Provided text: Begin

Got Ubuntu 14.04 LTS and CentOS 7 auto-provisioning rockin' so far, Windows up next!

Good stuff!
I am pumped about foreman now after spending some time reading about it. My big push for it is to replace the need to wds and then maas, maas is to much of a pain customizing windows images and the complete lack of curtin Installer information sucks too. I just want to deploy any os from the tool. It would be great if deploying to iscsi can be integrated, which may be possible.

Sent from my SM-N920T using Tapatalk
 

whitey

Moderator
Jun 30, 2014
2,766
868
113
41
@whitey - getting stuck here. Totally bummed:
View attachment 2902

View attachment 2903

The host is nowhere in the foreman UI. Is that was you had an issue with?
I have not yet tried Foreman Discovery Image .iso w/ my home lab foreman setup, use it everyday at work for Linux provisioning across routed layer 3 subnets w/out DHCP/PXE/TFTP protocols/capabilities. To get the auto-provisioning to work you definitely have to configure a host group, subnet, domain (unless you used the provisioning setup wizard and have these already). Then you MUST associate 'Hosts -> Provisioning Templates' and then associate 'Hosts -> Operating Systems' -> Templates' to align w/ provisioning template changes in previous step.

Provided text: End

- [What this exercise asks]
1. Summarize the forum thread about Foreman provisioning in two sentences.
2. Take the forum thread about Foreman provisioning further, starting after its final sentence.
The collected data entries that come after the text have no role in this exercise.

Extracted data: Begin

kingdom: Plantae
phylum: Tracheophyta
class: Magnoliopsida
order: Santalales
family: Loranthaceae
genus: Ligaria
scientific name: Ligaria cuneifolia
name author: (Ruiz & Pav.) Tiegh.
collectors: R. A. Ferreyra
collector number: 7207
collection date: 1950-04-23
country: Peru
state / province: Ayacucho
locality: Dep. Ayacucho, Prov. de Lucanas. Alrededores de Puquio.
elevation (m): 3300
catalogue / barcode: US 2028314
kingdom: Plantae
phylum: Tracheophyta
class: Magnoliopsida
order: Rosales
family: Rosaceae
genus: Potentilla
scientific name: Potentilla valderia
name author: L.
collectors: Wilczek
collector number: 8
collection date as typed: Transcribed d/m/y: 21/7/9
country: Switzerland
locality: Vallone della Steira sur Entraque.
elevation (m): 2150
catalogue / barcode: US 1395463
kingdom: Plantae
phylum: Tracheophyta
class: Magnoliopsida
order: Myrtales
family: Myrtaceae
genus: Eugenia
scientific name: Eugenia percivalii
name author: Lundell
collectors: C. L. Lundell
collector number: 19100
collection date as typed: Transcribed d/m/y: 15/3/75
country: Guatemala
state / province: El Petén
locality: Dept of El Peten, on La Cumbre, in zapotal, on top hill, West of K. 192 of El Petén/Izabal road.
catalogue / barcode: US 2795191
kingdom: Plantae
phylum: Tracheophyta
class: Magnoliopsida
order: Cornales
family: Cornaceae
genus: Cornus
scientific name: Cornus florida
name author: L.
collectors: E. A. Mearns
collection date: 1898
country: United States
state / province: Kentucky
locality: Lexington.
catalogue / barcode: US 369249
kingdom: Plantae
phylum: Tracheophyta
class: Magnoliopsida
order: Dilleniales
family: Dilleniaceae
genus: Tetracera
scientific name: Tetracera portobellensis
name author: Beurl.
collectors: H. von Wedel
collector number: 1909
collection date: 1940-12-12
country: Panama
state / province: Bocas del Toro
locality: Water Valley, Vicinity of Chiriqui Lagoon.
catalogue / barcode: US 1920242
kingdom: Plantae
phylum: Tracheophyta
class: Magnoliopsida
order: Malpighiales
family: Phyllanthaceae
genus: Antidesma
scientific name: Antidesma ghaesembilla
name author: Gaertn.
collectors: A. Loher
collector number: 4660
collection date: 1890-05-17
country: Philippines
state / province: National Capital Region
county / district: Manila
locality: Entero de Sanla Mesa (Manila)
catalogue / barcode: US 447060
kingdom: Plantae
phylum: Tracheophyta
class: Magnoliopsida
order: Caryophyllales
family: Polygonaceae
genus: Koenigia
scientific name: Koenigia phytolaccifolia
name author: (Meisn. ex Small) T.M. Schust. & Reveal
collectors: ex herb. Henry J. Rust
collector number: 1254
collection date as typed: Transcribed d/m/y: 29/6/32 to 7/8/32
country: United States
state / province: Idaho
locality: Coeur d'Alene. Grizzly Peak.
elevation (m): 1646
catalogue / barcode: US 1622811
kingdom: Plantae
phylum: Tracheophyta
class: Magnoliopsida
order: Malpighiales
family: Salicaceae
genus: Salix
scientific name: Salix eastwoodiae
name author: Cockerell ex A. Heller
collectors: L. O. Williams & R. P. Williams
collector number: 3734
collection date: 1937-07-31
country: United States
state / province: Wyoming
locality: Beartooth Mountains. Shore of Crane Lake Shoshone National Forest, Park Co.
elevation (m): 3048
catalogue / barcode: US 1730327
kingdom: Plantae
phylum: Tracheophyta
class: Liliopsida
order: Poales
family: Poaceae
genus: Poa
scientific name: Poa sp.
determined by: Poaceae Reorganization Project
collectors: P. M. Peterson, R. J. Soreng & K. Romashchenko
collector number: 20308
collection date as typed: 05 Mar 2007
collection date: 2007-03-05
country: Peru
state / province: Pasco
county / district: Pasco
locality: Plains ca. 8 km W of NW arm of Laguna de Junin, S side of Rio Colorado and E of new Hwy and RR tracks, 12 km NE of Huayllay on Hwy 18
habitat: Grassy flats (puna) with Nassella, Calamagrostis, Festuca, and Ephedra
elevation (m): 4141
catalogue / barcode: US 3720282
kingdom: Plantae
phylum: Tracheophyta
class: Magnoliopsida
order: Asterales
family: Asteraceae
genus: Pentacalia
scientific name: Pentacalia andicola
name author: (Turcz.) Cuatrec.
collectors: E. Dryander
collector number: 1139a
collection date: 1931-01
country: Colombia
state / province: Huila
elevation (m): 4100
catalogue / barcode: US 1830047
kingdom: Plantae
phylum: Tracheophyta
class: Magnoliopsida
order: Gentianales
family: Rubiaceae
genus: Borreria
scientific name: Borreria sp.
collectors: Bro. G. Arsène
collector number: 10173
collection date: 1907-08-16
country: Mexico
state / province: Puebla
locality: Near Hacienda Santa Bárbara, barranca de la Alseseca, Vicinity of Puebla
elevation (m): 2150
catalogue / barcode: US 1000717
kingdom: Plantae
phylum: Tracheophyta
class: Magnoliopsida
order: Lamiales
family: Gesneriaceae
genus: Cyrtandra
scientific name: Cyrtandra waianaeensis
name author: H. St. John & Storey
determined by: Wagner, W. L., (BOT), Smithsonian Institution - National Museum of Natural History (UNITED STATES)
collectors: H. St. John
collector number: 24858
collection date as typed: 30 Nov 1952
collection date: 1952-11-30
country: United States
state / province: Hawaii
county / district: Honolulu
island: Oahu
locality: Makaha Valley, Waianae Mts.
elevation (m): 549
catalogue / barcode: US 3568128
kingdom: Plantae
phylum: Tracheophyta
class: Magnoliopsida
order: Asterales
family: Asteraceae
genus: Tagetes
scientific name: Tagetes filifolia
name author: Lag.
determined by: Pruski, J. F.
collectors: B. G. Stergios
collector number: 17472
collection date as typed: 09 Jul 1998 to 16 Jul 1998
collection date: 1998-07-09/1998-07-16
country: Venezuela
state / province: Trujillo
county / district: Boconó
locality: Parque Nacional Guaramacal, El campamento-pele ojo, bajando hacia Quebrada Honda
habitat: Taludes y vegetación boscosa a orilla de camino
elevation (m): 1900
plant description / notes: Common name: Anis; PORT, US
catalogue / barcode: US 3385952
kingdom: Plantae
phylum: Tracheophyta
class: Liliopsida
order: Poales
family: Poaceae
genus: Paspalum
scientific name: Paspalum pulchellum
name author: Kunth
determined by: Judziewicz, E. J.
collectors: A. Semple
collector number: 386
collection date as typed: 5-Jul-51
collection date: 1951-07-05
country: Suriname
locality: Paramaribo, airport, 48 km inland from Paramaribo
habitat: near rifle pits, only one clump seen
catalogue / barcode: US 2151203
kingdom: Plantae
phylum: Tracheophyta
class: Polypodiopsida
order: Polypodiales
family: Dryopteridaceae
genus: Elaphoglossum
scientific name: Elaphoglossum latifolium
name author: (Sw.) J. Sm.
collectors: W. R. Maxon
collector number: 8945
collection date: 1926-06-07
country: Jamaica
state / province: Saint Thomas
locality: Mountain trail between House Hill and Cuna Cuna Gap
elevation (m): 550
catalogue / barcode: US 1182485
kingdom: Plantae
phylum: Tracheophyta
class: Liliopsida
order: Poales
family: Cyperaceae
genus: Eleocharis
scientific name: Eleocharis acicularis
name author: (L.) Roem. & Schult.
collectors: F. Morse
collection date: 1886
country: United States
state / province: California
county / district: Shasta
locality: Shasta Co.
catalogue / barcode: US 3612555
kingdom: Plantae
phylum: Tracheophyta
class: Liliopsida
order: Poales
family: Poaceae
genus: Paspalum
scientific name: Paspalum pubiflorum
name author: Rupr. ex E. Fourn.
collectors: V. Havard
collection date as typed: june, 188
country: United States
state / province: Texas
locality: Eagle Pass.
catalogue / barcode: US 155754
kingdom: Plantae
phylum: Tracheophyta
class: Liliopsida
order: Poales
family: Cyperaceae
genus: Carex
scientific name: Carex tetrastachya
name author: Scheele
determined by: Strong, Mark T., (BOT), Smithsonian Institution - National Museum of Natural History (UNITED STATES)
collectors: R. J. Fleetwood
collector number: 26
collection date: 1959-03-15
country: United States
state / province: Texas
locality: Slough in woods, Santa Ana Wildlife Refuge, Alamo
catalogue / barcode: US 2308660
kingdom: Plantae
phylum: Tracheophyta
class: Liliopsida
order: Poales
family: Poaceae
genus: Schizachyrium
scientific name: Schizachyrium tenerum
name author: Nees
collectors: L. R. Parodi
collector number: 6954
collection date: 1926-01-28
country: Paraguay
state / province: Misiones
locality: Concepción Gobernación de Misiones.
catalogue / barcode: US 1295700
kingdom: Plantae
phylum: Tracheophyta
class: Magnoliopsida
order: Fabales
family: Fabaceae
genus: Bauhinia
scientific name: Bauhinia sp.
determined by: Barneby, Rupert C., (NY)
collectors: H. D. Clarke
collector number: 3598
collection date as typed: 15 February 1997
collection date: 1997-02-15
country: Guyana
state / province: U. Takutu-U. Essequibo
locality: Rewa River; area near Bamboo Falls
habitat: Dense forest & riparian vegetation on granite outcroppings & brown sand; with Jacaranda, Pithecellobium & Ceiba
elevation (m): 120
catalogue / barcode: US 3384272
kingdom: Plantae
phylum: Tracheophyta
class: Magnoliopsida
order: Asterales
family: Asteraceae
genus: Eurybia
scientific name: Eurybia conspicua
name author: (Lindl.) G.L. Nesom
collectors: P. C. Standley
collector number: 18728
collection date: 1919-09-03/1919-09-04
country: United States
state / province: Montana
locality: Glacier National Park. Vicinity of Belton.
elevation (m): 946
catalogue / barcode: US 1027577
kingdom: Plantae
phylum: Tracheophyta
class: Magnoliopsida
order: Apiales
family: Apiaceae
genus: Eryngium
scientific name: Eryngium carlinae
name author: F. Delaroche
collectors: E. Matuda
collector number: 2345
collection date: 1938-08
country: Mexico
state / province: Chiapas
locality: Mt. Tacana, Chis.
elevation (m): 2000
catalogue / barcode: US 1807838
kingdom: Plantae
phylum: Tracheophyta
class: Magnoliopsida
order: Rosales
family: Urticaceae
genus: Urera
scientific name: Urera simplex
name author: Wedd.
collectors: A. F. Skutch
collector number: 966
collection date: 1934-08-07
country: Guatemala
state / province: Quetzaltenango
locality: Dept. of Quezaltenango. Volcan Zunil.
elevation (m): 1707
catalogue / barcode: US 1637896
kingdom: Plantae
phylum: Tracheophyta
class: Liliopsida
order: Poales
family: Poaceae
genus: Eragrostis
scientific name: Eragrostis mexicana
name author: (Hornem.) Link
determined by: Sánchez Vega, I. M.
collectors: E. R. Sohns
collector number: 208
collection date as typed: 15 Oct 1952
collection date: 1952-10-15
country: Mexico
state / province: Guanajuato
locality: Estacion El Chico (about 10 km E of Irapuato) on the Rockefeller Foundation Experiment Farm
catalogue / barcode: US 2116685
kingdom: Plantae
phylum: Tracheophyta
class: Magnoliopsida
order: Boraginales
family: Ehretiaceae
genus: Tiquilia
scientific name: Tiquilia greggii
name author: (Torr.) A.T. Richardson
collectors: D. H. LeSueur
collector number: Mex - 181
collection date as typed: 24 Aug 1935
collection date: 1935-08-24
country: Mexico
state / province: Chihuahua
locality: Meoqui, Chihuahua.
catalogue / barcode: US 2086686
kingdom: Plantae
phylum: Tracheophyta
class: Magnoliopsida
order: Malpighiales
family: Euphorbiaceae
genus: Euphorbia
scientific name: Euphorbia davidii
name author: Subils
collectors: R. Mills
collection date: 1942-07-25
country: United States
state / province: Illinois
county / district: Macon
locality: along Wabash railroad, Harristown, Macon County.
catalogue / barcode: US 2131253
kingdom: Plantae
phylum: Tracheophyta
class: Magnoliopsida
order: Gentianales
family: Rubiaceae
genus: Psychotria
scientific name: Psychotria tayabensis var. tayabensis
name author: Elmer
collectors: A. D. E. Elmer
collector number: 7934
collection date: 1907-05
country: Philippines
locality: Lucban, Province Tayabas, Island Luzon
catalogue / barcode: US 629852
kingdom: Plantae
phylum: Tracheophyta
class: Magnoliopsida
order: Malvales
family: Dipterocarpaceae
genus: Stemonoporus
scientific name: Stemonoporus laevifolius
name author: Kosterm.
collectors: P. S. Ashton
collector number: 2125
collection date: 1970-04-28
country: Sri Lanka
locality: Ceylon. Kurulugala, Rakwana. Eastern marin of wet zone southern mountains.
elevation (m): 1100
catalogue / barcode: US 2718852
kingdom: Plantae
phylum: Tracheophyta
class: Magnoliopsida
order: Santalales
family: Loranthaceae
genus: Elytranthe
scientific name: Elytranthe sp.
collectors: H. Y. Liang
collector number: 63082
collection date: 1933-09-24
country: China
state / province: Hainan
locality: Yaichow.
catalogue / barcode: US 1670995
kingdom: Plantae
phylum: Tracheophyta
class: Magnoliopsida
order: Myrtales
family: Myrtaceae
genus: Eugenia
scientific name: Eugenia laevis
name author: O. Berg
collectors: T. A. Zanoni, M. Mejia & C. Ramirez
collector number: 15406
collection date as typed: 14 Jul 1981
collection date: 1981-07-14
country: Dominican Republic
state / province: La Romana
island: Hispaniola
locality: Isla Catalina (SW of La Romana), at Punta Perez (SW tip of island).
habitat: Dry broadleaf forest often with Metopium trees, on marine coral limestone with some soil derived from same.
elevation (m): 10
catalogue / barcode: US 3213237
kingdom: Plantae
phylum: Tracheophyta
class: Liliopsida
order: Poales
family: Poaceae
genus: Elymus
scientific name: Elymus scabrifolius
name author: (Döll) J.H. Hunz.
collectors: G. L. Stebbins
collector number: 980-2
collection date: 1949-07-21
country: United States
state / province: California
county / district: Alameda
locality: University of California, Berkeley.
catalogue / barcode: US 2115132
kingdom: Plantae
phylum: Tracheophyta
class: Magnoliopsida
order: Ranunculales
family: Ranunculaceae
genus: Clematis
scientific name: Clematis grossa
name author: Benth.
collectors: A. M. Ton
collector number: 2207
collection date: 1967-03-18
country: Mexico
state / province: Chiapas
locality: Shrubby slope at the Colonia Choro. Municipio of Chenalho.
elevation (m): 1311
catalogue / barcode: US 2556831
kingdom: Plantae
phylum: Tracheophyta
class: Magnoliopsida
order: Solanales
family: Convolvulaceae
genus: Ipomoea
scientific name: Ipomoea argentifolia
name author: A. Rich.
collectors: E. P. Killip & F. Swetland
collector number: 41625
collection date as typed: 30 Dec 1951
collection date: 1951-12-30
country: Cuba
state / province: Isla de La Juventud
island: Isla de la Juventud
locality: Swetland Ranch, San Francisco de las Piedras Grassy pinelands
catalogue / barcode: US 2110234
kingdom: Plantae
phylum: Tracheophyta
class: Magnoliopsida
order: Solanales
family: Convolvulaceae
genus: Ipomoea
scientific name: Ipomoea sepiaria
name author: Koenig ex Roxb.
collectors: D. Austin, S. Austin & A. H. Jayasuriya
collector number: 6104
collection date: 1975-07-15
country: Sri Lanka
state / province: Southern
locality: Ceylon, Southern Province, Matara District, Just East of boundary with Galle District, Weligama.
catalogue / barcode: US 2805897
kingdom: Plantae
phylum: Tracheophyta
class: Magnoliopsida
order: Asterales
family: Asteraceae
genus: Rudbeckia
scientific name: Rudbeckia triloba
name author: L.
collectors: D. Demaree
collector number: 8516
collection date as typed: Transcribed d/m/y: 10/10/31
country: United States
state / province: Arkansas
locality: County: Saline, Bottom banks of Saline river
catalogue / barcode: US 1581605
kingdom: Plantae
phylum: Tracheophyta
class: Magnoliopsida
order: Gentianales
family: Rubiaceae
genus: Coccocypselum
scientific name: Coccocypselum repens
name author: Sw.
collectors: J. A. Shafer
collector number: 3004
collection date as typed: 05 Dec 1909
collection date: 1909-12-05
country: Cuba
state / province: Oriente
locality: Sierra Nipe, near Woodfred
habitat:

Extracted data: End

- [Expected responses]
1. In the thread, one participant reports working auto-provisioning for Ubuntu 14.04 LTS and CentOS 7 with Windows next, and another hopes Foreman can replace WDS and MAAS so that any operating system can be deployed from one tool. A user who is stuck because a host does not appear in the Foreman UI is told that auto-provisioning requires configuring a host group, subnet, and domain, then associating provisioning templates and operating system templates.

2.
Then I just boot up a VM on the same network segment as foreman, it PXE/TFTP boots to foreman JEOS net installer, the discover option is not working for me but I bet FDI would if I used that. Hit tab from there to see mac addy or go to vSphere (whatever hypervisor you are using and get MAC addy of VM/host). Next select 'Hosts -> New Host' and fill out relevant details (I enter MAC addy), check other tabs for proper info, on the 'Operating Systems' tab ensure you resolve 'Provisioning Templates' and all looks well there. Finally when you are happy/confident that everything is good hit 'Submit', you may have to reboot box of use Foreman to 'Build Host' or if you click the host there will be a 'Build' button. I have had to reboot/loop VM's for it to kick off. Not quite a slick as Satellite 6 and kexec process but close.

I followed these links/guides. It's a bit of a trick to get provisioning going 'properly'

Foreman
Foreman (add these two apt sources to /etc/apt/sources.list)

Code:
deb http://deb.theforeman.org/ trusty 1.9
deb http://deb.theforeman.org/ plugins 1.9
wget -q http://deb.theforeman.org/pubkey.gpg -O- | apt-key add -
apt-get update
Then run the installer again if you didnt enable provisioning the first time arnd.

'foreman-installer --enable-foreman-plugin-discovery'

Let me know if you could use screenshots of the above described process, I snapped them but didn't wanna shit up forums unless it is of value.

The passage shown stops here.